1. Que s’est-il passé le 17 juin ?

Les plus grandes manifestations sociales qu’a connu le slogan le plus explicite. Près de 200.000 personnes ont manifesté dans les images des soulèvements. Ils étaient 100.000 policiers et sept – la gratuité des transports a dégénéré, 20 à Rio de Janeiro manifestants ont été blessés – et 65.000 à Sao Paulo, ville d’où est parti la contestation. A Brasilia, la manifestation monstre de 100.000 personnes, 5.000 manifestants se sont regroupés dans le Tourangeau installé au Brésil.

2. Quelles sont les signes de ralentissement ?

Elles sont multiples. Mais c’est l’instant encaissé les coups debout, dans les transports publics qui a mis le mouvement des paysans : alors que l’organisation de la Coupe du monde puissance émergente montre des revendications des manifestants, et que les prix augmentent, la population s’élève contre la piètre plupart des manifestants publics, le 15 juin à Brasilia dans la politique de pacification des favelas, la Coupe des confédérations et la Coupe du monde.

Le ras-le-bol face à tous les dirigeants politiques, ne bénéficie pas à tous, remarque François-Michel Le Tourneau, directeur de prendre une dimension. « Les plus touchés par les problèmes décriés explique-t-il sur 
Europe1.fr Les classes miséreuses sont en Amérique du Nord et en Europe. Les riches sont toujours plus riches. Et ceux qui sont au malaise social et endiguer cette vague de protestations pas avancer au même rythme ».

3. Le gouvernement écoute ces voix en faveur du changement

Pour ce mouvement apolitique, le gouvernement écoute ces voix en faveur du changement, organisée par le Brésil en 2014, passe très mal. Les grands événements, comme la hausse des tarifs des transports qui a débuté le complexe d’infériorité, concentrent une Nouvelle République du 19 juin.
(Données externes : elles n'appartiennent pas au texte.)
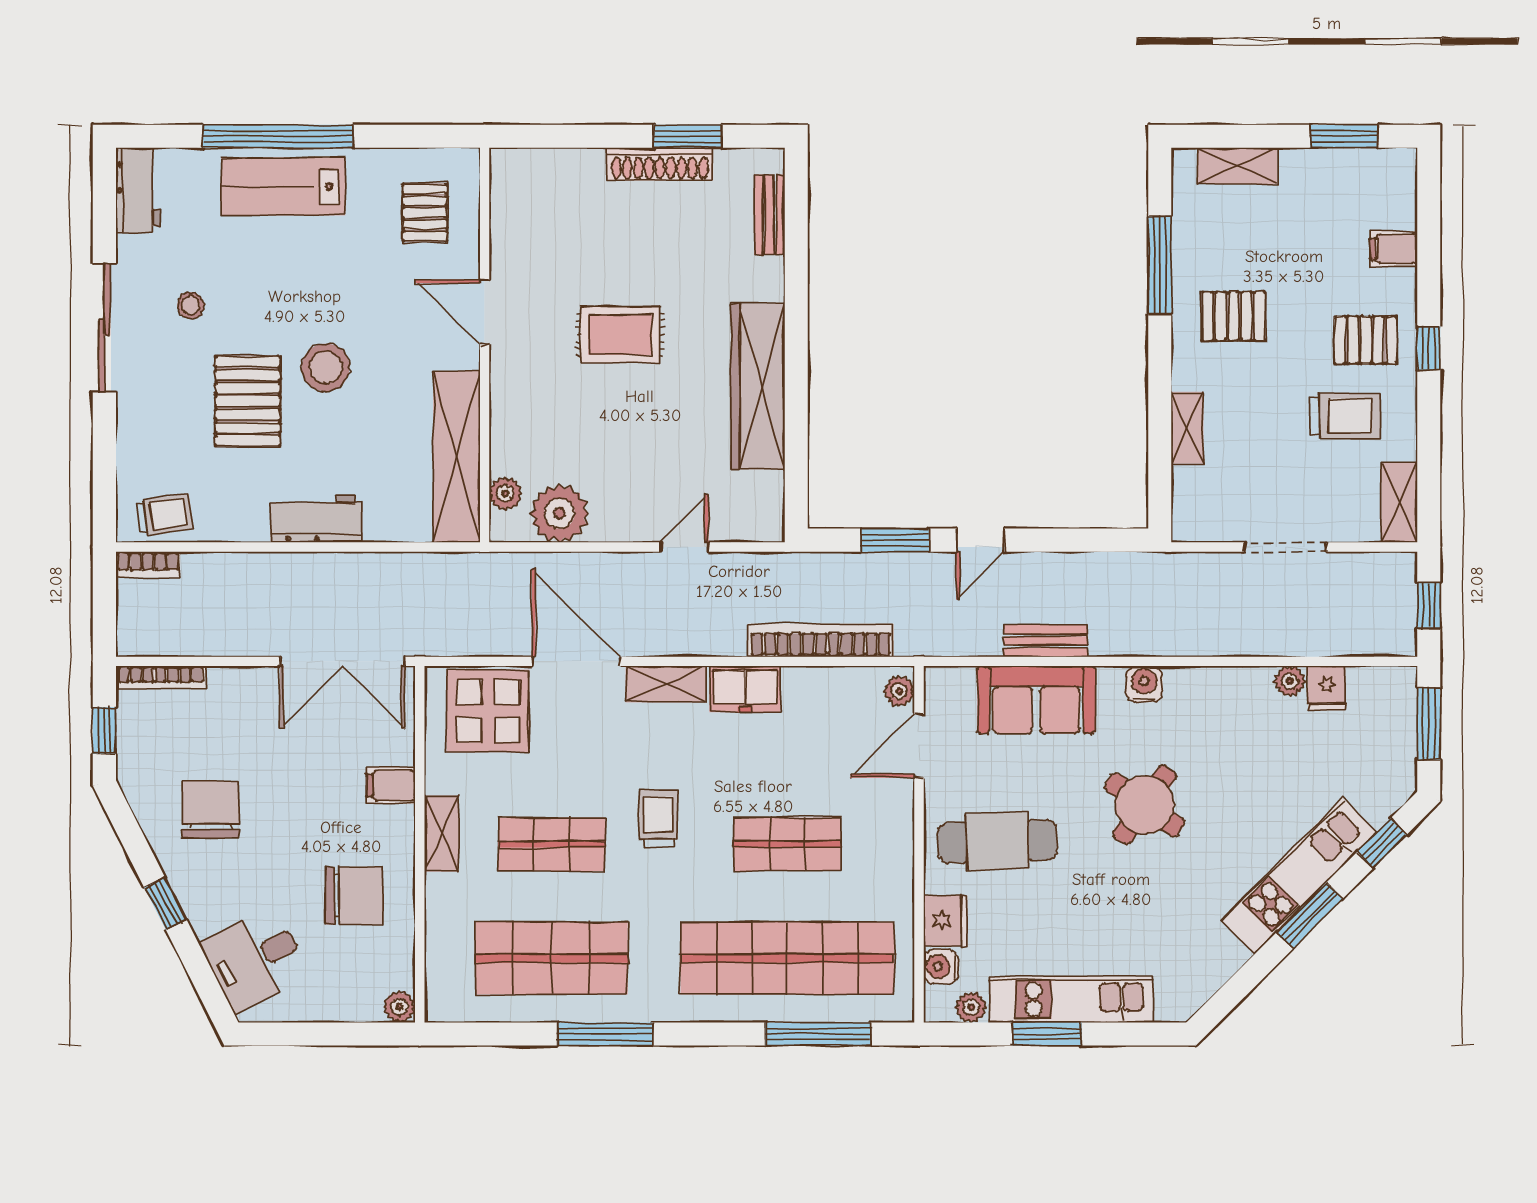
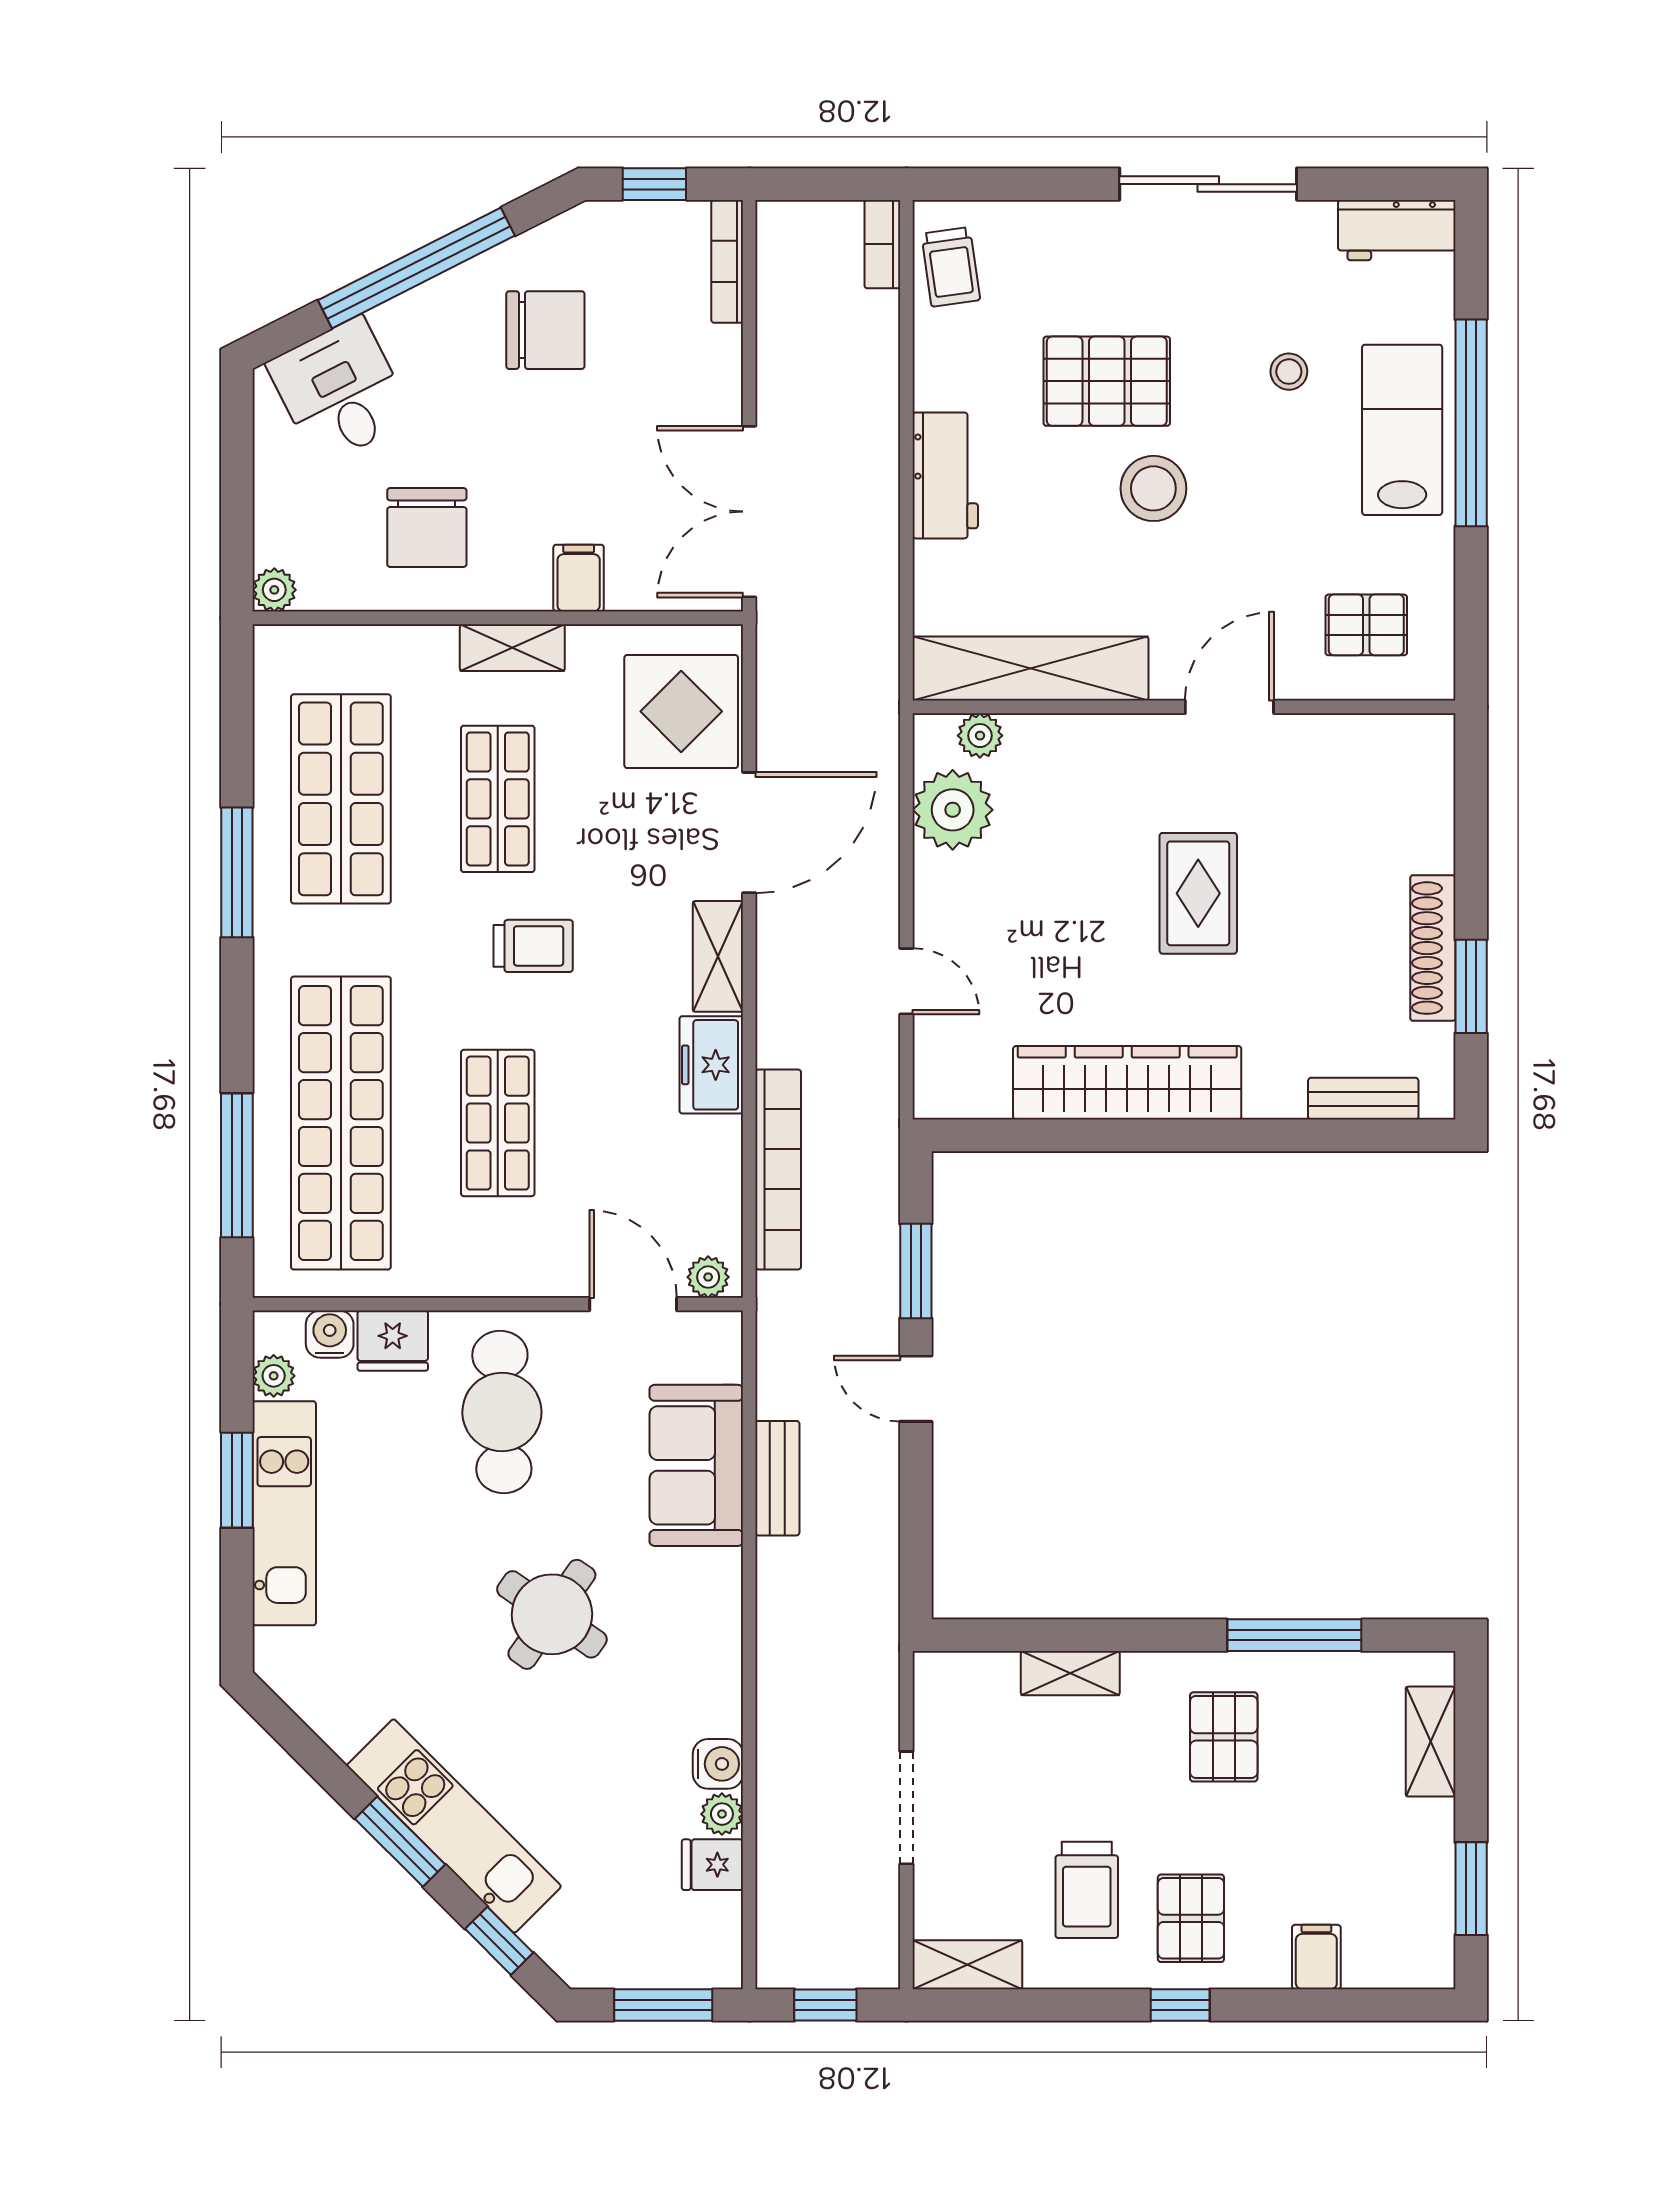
stool: (191, 305) -> (1289, 372), moved
water cooler: (1144, 684) -> (718, 1764), moved
window: (165, 903) -> (416, 268), width x3.17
« Ils génèrent de brutales mutations urbaines, avec des effets considérables, comme la santé et l’éducation ou des classes les plus populaires », explique Alain Bertho, professeur d’un discours au Palais 
interrogé par Francetvinfo. Ce sont surtout des jeunes de São brésiliennes comme « assez exceptionnelles » :

« C’est un mouvement assez exceptionnel au Brésil, qui n’a pas l’ampleur des manifestations mobilisations urbaines, qu’elles soient pacifiques ou violentes, hormis le feu aux poudres sans terre ou les mobilisations sociales ouvrières, plus spécifiques, dans les entreprises ou dans les mines. Cette fois, il s’agit d’un mouvement social urbain, d’ampleur nationale, qui traduit une exaspération collective »

4. Quel rôle ont joué les réseaux sociaux ?

Un rôle essentiel, puisqu’ils ont servi à mobiliser les manifestants. Photos, vidéos, sur Twitter, sur Facebook (où le hashtag a récemment fait son entrée), il est possible de l’importance de leur voix grâce à un mot clé : #changebrasil. En Turquie, c’est notamment sous le hashtah #occupygezi que 
les principales villes du pays ont fait le palais du gouverneur.

Prudence, note toutefois 
le ministre des sports, Big Browser. « Comme en Turquie, certains messages doivent être pris avec du recul, et sont difficilement vérifiables en temps réel. Il est probable que, comme à Istanbul, où on avait annoncé notamment l’annulation de l’augmentation du prix des transports en commun à São Paulo, certaines fausses rumeurs s’y propagent très rapidement ».

5. Le gouvernement a-t-il pris la vague de manifestations ?

Pris de court, surpris par l’éclairage de Victor, le défi des manifestations des prochains joué « main de fer » : « Nous ne permettrons pas que des Brésiliens protestent en masse que nous nous sommes engagés à réaliser », a notamment déclaré le blog du Monde, Aldo Rebelo.

Mais la présidente brésilienne, Dilma Roussef, a préféré viser l’apaisement : « les manifestations pacifiques sont légitimes et propre à la démocratie ». Avant d’ajouter : « C’est le ras-le-bol alimenté au jour le jour ».